> _What you need to do_
Once the pictures are set aside, print the records that follow exactly as written.

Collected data
***
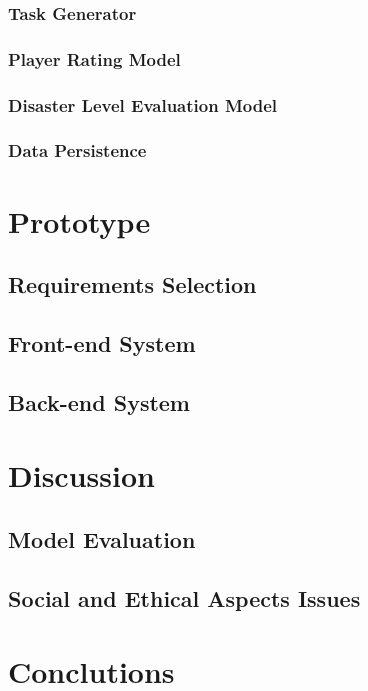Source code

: \documentclass[paper=a4, fontsize=11pt]{scrartcl} %
\numberwithin{equation}{section} %
\numberwithin{figure}{section} %
\numberwithin{table}{section} %
\begin{document}
    \subsubsection{Task Generator}
    \subsubsection{Player Rating Model}
    \subsubsection{Disaster Level Evaluation Model}
    \subsubsection{Data Persistence}

\section{Prototype}


  \subsection{Requirements Selection}
  \subsection{Front-end System}
  \subsection{Back-end System}

\section{Discussion}

  \subsection{Model Evaluation}
  \subsection{Social and Ethical Aspects Issues}

\section{Conclutions}


\nocite{*}


\end{document}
***
> _Solution to this exercise_
Source code

: \documentclass[paper=a4, fontsize=11pt]{scrartcl} %
\numberwithin{equation}{section} %
\numberwithin{figure}{section} %
\numberwithin{table}{section} %
\begin{document}
    \subsubsection{Task Generator}
    \subsubsection{Player Rating Model}
    \subsubsection{Disaster Level Evaluation Model}
    \subsubsection{Data Persistence}

\section{Prototype}


  \subsection{Requirements Selection}
  \subsection{Front-end System}
  \subsection{Back-end System}

\section{Discussion}

  \subsection{Model Evaluation}
  \subsection{Social and Ethical Aspects Issues}

\section{Conclutions}


\nocite{*}


\end{document}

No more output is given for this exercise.